— Given data —

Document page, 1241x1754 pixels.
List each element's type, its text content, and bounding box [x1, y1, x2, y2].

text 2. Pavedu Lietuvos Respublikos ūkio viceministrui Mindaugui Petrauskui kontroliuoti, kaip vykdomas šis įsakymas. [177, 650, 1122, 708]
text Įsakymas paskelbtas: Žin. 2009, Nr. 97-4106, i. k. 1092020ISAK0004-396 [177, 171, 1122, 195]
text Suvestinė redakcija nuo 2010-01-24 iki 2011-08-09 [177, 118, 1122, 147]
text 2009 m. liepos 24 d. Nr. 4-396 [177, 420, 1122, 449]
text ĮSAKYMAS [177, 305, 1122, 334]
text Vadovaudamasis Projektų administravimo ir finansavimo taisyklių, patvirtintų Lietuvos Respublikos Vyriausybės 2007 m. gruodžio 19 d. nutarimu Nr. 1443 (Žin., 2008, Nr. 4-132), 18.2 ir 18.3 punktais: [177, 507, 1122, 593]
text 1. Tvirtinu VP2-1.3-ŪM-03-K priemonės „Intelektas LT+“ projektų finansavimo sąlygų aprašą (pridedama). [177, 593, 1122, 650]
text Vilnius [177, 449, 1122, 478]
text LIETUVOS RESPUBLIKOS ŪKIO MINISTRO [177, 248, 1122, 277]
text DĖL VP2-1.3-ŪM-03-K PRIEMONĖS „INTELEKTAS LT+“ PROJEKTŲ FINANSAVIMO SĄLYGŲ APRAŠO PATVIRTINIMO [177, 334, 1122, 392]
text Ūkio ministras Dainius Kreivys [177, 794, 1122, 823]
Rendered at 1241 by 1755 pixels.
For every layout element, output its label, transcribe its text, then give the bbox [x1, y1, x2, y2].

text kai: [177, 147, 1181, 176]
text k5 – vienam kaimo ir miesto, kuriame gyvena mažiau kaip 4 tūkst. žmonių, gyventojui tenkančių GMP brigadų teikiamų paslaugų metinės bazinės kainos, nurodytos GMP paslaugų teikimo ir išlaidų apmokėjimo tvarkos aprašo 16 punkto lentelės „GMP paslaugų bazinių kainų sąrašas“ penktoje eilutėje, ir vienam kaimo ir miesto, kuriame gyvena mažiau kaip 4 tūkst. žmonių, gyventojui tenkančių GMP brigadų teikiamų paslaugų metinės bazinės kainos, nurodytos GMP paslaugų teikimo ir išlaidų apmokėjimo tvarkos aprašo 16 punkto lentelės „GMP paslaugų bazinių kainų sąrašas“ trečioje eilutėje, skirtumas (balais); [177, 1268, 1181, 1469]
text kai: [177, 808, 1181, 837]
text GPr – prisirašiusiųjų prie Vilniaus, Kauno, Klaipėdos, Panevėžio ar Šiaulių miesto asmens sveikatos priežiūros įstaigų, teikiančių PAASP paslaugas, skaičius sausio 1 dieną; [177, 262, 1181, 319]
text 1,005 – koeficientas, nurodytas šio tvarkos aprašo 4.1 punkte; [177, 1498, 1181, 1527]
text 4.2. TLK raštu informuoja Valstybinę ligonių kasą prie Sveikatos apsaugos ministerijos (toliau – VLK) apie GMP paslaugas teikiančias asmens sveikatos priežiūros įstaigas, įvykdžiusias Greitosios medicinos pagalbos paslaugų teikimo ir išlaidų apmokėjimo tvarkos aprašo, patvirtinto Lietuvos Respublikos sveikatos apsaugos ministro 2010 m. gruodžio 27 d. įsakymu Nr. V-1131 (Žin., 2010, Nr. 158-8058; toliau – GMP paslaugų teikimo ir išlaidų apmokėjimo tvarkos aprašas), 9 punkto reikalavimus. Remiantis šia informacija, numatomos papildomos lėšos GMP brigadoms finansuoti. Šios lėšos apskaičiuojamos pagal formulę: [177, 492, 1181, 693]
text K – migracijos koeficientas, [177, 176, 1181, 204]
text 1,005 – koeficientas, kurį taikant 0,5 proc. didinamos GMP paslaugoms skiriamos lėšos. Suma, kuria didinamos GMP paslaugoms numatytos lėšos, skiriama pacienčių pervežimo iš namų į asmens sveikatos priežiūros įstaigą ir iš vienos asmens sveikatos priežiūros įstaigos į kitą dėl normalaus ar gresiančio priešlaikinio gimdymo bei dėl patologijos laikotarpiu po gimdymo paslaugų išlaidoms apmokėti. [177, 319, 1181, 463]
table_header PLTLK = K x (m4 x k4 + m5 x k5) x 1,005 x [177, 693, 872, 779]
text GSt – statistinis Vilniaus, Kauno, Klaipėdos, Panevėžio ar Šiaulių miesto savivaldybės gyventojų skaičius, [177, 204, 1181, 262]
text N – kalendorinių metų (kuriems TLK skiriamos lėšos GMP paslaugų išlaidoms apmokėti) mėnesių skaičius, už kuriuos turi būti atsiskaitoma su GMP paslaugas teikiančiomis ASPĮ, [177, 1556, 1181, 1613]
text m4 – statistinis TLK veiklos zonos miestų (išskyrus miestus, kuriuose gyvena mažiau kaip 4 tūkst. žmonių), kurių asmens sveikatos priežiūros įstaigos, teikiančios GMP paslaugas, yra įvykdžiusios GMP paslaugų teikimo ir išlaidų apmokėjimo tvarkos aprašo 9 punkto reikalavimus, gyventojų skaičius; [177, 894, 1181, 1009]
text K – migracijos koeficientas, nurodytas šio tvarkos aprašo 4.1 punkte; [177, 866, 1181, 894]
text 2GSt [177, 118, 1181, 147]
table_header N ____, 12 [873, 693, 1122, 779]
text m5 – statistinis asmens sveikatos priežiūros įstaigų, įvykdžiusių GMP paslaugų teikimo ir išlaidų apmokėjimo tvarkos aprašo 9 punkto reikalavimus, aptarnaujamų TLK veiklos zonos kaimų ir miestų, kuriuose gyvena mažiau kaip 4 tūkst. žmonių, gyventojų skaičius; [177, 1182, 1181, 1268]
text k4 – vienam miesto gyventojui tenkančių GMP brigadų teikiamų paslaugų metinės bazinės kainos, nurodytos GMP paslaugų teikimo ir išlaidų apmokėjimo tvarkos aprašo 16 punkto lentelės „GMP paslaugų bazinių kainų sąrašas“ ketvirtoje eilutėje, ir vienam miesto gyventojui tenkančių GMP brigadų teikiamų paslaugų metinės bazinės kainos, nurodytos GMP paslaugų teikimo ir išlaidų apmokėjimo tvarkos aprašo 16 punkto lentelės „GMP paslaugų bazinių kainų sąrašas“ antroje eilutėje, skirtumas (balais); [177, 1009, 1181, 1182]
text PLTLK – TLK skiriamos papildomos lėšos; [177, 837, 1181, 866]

— Written problem —
Please retype all of the rows above line for line, without changing any characters.

— Answer to this task —
Document page, 1241x1754 pixels.
List each element's type, its text content, and bounding box [x1, y1, x2, y2].

text 2. Pavedu Lietuvos Respublikos ūkio viceministrui Mindaugui Petrauskui kontroliuoti, kaip vykdomas šis įsakymas. [177, 650, 1122, 708]
text Įsakymas paskelbtas: Žin. 2009, Nr. 97-4106, i. k. 1092020ISAK0004-396 [177, 171, 1122, 195]
text Suvestinė redakcija nuo 2010-01-24 iki 2011-08-09 [177, 118, 1122, 147]
text 2009 m. liepos 24 d. Nr. 4-396 [177, 420, 1122, 449]
text ĮSAKYMAS [177, 305, 1122, 334]
text Vadovaudamasis Projektų administravimo ir finansavimo taisyklių, patvirtintų Lietuvos Respublikos Vyriausybės 2007 m. gruodžio 19 d. nutarimu Nr. 1443 (Žin., 2008, Nr. 4-132), 18.2 ir 18.3 punktais: [177, 507, 1122, 593]
text 1. Tvirtinu VP2-1.3-ŪM-03-K priemonės „Intelektas LT+“ projektų finansavimo sąlygų aprašą (pridedama). [177, 593, 1122, 650]
text Vilnius [177, 449, 1122, 478]
text LIETUVOS RESPUBLIKOS ŪKIO MINISTRO [177, 248, 1122, 277]
text DĖL VP2-1.3-ŪM-03-K PRIEMONĖS „INTELEKTAS LT+“ PROJEKTŲ FINANSAVIMO SĄLYGŲ APRAŠO PATVIRTINIMO [177, 334, 1122, 392]
text Ūkio ministras Dainius Kreivys [177, 794, 1122, 823]
Rendered at 1241 by 1755 pixels.
For every layout element, output its label, transcribe its text, then give the bbox [x1, y1, x2, y2].

text kai: [177, 147, 1181, 176]
text k5 – vienam kaimo ir miesto, kuriame gyvena mažiau kaip 4 tūkst. žmonių, gyventojui tenkančių GMP brigadų teikiamų paslaugų metinės bazinės kainos, nurodytos GMP paslaugų teikimo ir išlaidų apmokėjimo tvarkos aprašo 16 punkto lentelės „GMP paslaugų bazinių kainų sąrašas“ penktoje eilutėje, ir vienam kaimo ir miesto, kuriame gyvena mažiau kaip 4 tūkst. žmonių, gyventojui tenkančių GMP brigadų teikiamų paslaugų metinės bazinės kainos, nurodytos GMP paslaugų teikimo ir išlaidų apmokėjimo tvarkos aprašo 16 punkto lentelės „GMP paslaugų bazinių kainų sąrašas“ trečioje eilutėje, skirtumas (balais); [177, 1268, 1181, 1469]
text kai: [177, 808, 1181, 837]
text GPr – prisirašiusiųjų prie Vilniaus, Kauno, Klaipėdos, Panevėžio ar Šiaulių miesto asmens sveikatos priežiūros įstaigų, teikiančių PAASP paslaugas, skaičius sausio 1 dieną; [177, 262, 1181, 319]
text 1,005 – koeficientas, nurodytas šio tvarkos aprašo 4.1 punkte; [177, 1498, 1181, 1527]
text 4.2. TLK raštu informuoja Valstybinę ligonių kasą prie Sveikatos apsaugos ministerijos (toliau – VLK) apie GMP paslaugas teikiančias asmens sveikatos priežiūros įstaigas, įvykdžiusias Greitosios medicinos pagalbos paslaugų teikimo ir išlaidų apmokėjimo tvarkos aprašo, patvirtinto Lietuvos Respublikos sveikatos apsaugos ministro 2010 m. gruodžio 27 d. įsakymu Nr. V-1131 (Žin., 2010, Nr. 158-8058; toliau – GMP paslaugų teikimo ir išlaidų apmokėjimo tvarkos aprašas), 9 punkto reikalavimus. Remiantis šia informacija, numatomos papildomos lėšos GMP brigadoms finansuoti. Šios lėšos apskaičiuojamos pagal formulę: [177, 492, 1181, 693]
text K – migracijos koeficientas, [177, 176, 1181, 204]
text 1,005 – koeficientas, kurį taikant 0,5 proc. didinamos GMP paslaugoms skiriamos lėšos. Suma, kuria didinamos GMP paslaugoms numatytos lėšos, skiriama pacienčių pervežimo iš namų į asmens sveikatos priežiūros įstaigą ir iš vienos asmens sveikatos priežiūros įstaigos į kitą dėl normalaus ar gresiančio priešlaikinio gimdymo bei dėl patologijos laikotarpiu po gimdymo paslaugų išlaidoms apmokėti. [177, 319, 1181, 463]
table_header PLTLK = K x (m4 x k4 + m5 x k5) x 1,005 x [177, 693, 872, 779]
text GSt – statistinis Vilniaus, Kauno, Klaipėdos, Panevėžio ar Šiaulių miesto savivaldybės gyventojų skaičius, [177, 204, 1181, 262]
text N – kalendorinių metų (kuriems TLK skiriamos lėšos GMP paslaugų išlaidoms apmokėti) mėnesių skaičius, už kuriuos turi būti atsiskaitoma su GMP paslaugas teikiančiomis ASPĮ, [177, 1556, 1181, 1613]
text m4 – statistinis TLK veiklos zonos miestų (išskyrus miestus, kuriuose gyvena mažiau kaip 4 tūkst. žmonių), kurių asmens sveikatos priežiūros įstaigos, teikiančios GMP paslaugas, yra įvykdžiusios GMP paslaugų teikimo ir išlaidų apmokėjimo tvarkos aprašo 9 punkto reikalavimus, gyventojų skaičius; [177, 894, 1181, 1009]
text K – migracijos koeficientas, nurodytas šio tvarkos aprašo 4.1 punkte; [177, 866, 1181, 894]
text 2GSt [177, 118, 1181, 147]
table_header N ____, 12 [873, 693, 1122, 779]
text m5 – statistinis asmens sveikatos priežiūros įstaigų, įvykdžiusių GMP paslaugų teikimo ir išlaidų apmokėjimo tvarkos aprašo 9 punkto reikalavimus, aptarnaujamų TLK veiklos zonos kaimų ir miestų, kuriuose gyvena mažiau kaip 4 tūkst. žmonių, gyventojų skaičius; [177, 1182, 1181, 1268]
text k4 – vienam miesto gyventojui tenkančių GMP brigadų teikiamų paslaugų metinės bazinės kainos, nurodytos GMP paslaugų teikimo ir išlaidų apmokėjimo tvarkos aprašo 16 punkto lentelės „GMP paslaugų bazinių kainų sąrašas“ ketvirtoje eilutėje, ir vienam miesto gyventojui tenkančių GMP brigadų teikiamų paslaugų metinės bazinės kainos, nurodytos GMP paslaugų teikimo ir išlaidų apmokėjimo tvarkos aprašo 16 punkto lentelės „GMP paslaugų bazinių kainų sąrašas“ antroje eilutėje, skirtumas (balais); [177, 1009, 1181, 1182]
text PLTLK – TLK skiriamos papildomos lėšos; [177, 837, 1181, 866]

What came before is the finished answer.